グーグルディスカバーは、多くのAndroidデバイスのホーム画面やGoogleアプリのホームページに表示され、ユーザーの興味に合わせたウェブコンテンツを提供します。これまで、ディスカバーではクリックベイト的な見出しが問題視されることもありましたが、興味を引くコンテンツをタイムリーに発見する点では評価されています。

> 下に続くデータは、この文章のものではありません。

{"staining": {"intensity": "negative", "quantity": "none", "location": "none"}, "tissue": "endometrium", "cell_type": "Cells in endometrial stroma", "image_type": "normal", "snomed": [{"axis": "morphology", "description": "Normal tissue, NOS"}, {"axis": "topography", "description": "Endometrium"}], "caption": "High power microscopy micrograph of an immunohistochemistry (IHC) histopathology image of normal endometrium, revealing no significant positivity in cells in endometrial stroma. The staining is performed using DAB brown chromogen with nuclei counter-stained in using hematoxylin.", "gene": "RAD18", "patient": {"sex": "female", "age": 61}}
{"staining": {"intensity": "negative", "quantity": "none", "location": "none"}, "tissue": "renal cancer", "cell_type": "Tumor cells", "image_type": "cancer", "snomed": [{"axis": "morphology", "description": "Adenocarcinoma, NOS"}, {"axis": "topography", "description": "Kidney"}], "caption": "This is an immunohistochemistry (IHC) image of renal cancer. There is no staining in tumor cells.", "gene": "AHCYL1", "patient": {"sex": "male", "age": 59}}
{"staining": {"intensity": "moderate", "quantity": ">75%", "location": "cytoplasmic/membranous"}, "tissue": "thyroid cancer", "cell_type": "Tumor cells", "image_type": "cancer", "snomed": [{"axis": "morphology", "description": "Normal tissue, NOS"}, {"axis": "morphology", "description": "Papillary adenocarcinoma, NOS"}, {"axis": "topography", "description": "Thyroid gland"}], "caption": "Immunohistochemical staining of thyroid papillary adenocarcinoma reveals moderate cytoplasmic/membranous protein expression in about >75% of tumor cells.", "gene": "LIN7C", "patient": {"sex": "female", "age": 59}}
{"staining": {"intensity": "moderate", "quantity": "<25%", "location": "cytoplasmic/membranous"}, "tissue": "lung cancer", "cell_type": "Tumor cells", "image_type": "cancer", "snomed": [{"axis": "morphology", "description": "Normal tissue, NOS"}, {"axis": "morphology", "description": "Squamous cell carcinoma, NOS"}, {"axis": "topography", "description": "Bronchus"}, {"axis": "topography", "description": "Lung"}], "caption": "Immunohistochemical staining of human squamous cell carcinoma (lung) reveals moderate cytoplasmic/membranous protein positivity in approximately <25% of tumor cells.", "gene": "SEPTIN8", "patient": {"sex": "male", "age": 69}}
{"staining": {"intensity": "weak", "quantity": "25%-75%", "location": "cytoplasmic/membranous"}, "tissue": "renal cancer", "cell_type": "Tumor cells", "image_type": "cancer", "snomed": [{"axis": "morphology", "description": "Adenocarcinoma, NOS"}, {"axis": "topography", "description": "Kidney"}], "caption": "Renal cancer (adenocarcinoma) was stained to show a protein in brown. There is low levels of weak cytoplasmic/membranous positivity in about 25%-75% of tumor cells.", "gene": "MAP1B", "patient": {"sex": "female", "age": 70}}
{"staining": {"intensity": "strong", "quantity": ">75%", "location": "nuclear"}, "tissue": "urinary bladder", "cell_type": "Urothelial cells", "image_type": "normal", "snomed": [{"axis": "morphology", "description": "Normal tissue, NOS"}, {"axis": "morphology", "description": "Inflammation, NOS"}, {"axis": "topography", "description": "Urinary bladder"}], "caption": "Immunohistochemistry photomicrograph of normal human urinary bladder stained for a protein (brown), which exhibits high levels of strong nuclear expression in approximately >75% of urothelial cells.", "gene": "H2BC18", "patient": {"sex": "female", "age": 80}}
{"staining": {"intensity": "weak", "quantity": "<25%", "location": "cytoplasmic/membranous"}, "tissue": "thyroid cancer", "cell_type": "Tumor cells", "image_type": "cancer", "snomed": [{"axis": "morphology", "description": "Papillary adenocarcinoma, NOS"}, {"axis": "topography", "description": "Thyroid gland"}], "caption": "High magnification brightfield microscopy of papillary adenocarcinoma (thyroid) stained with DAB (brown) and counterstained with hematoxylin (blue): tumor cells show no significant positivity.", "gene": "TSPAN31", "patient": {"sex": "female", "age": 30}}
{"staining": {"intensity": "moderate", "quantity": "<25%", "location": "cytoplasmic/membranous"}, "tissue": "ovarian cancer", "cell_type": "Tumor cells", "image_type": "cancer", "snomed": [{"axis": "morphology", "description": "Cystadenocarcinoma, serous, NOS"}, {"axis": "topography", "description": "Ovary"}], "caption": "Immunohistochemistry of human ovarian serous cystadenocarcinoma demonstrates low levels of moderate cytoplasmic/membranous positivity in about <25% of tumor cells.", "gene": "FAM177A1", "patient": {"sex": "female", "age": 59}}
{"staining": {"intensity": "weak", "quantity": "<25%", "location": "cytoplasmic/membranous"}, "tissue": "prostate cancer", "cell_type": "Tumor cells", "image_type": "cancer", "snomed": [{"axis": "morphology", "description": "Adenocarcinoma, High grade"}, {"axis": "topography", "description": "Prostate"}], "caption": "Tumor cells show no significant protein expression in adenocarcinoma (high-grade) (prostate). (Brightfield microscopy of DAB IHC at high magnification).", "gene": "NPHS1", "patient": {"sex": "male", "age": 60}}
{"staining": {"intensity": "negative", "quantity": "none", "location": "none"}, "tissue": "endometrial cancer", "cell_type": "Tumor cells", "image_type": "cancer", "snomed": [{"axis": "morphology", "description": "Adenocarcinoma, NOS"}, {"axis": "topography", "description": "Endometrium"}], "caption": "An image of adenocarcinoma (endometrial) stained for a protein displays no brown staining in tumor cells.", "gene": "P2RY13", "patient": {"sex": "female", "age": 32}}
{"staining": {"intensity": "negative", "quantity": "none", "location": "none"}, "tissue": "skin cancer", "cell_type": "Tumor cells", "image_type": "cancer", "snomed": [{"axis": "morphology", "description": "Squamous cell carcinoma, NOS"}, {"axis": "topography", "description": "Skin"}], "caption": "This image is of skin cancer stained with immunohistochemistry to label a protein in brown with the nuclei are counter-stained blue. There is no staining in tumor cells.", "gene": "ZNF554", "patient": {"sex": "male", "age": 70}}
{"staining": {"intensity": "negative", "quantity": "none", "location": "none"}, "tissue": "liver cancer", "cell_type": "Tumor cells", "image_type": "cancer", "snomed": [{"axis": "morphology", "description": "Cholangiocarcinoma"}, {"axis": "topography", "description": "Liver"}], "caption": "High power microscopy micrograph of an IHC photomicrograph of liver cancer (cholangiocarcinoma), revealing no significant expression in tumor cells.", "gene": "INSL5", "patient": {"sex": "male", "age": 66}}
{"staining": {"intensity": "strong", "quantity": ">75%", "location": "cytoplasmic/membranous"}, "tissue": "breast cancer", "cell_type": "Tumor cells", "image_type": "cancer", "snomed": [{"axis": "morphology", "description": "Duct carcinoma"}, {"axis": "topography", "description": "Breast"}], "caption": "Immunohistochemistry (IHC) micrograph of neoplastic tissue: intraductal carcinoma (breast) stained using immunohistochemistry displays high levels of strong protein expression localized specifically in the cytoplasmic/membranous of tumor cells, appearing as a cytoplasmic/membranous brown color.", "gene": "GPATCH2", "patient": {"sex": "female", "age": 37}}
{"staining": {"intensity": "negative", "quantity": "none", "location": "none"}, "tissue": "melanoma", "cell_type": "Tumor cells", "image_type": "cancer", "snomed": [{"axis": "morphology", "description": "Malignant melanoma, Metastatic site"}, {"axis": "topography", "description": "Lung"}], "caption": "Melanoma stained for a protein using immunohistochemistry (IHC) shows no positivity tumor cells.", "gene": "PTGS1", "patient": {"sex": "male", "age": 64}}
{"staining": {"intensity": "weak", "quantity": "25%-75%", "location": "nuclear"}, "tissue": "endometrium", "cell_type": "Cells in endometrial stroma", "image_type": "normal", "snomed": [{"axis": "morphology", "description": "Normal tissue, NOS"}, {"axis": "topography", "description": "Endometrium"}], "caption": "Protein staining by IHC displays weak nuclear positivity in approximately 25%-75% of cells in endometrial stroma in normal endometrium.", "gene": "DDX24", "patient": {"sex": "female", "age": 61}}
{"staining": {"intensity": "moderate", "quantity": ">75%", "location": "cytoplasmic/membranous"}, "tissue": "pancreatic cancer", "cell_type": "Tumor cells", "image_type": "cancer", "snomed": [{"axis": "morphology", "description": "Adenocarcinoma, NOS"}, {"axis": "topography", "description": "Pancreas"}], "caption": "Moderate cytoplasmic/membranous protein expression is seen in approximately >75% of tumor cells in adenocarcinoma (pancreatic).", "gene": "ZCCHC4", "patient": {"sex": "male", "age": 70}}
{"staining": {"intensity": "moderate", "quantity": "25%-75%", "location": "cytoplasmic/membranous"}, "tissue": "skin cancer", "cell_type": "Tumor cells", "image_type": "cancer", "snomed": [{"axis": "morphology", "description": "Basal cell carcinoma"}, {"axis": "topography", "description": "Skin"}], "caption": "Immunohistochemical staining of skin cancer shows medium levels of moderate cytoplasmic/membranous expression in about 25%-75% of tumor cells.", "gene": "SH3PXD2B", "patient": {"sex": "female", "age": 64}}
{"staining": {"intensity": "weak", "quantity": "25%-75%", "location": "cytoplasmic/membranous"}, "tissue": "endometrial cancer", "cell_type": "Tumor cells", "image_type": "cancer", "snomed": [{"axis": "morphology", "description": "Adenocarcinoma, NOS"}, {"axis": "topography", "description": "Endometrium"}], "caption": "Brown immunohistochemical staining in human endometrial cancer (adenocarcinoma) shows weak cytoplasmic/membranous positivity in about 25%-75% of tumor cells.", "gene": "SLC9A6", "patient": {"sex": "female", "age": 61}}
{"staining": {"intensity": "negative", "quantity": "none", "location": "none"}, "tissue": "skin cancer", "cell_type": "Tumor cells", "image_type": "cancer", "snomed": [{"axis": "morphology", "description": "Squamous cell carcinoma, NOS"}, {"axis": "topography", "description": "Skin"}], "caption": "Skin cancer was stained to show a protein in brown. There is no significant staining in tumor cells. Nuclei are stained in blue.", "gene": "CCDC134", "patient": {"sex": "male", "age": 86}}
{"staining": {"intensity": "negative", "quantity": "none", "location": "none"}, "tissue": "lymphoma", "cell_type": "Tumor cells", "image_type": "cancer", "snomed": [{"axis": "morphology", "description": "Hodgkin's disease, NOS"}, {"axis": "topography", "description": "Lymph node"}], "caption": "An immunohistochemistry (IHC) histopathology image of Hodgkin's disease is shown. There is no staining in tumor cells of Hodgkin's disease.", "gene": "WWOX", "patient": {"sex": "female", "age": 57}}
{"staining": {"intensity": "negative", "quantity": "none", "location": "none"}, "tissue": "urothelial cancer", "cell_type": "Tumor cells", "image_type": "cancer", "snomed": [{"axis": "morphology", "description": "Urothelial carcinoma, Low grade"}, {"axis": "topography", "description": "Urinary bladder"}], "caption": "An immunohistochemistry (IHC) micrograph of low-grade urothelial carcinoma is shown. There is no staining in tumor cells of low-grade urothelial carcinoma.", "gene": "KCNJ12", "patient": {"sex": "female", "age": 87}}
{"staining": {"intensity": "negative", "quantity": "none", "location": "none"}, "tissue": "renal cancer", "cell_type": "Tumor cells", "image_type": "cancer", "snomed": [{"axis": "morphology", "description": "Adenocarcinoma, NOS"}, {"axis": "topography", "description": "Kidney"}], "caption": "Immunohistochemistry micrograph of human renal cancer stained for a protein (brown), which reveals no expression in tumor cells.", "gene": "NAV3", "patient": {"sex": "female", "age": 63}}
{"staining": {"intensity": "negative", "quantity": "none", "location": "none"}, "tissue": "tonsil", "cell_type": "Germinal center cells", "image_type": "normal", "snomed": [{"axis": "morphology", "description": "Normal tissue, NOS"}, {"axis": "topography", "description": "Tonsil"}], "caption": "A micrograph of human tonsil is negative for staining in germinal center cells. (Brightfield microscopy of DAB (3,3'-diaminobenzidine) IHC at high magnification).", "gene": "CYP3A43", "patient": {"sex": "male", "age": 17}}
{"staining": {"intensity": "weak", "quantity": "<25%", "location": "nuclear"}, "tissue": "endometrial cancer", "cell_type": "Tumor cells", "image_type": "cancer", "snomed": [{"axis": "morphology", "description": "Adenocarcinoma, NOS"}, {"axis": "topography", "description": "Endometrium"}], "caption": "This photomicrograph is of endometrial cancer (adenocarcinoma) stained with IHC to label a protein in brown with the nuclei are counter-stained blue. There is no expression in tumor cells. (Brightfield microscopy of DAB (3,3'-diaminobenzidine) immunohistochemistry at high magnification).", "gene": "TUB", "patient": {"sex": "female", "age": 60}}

2025年中頃に9to5Googleが報じたところによると、グーグルはディスカバーで記事の要約をAIで生成するテストを行っており、同年後半には記事の見出しにもAIを活用するようになったということです。このテストでは、AIが誤った見出しを生成する例も見られました。たとえば、Qi2 25Wの速度についての記事が「Qi2が古いPixelを遅くする」と誤って表示されました。
グーグルは、AIが生成したことを示すメッセージを「もっと見る」ボタンの下に表示していますが、これが出版社の意図した見出しであるかのように見えるという指摘があります。
それにもかかわらず、グーグルはAI生成の見出しをディスカバーの「機能」として正式に採用する方針です。グーグルは、AI見出しが「ユーザー満足度において良好なパフォーマンスを示している」と述べています。ただし、記事によっては従来の見出しがそのまま使われる場合もあり、見出しがない記事も存在するということです。
グーグルは次のように述べています。「昨年、ディスカバーに新機能を導入し、複数のクリエイターやウェブサイトが取り上げるトピックを探索しやすくしました。この機能は、AIによるトピックの概要、注目の画像、関連ストーリーへのリンクを含んでいます。この概要の見出しは、個々の記事の見出しを書き換えるものではなく、複数のサイトの情報を反映したものです。この機能はユーザー満足度において良好なパフォーマンスを示しており、ウェブコンテンツを探索しやすくするためにUIの実験を続けています。」
しかし、AI生成の見出しには誤解を招くものも多く見られます。例えば、Wazeの「新機能」についての記事では、2年前に発表された内容が新しいものとして扱われ、AI見出しがその微妙なニュアンスを削ぎ落としていました。また、Ankerの製品に関する記事では、全く別の製品についての見出しが付けられました。
Tom's HardwareとPCMagの見出しは、AIの使用がどのように異なる結果をもたらすかを示しています。Tom's Hardwareの記事では、「無料GPUとAmazon詐欺」という見出しが実際の内容と一致せず、PCMagの記事では、Google Homeのバグについてのやや混乱を招く要約が示されています。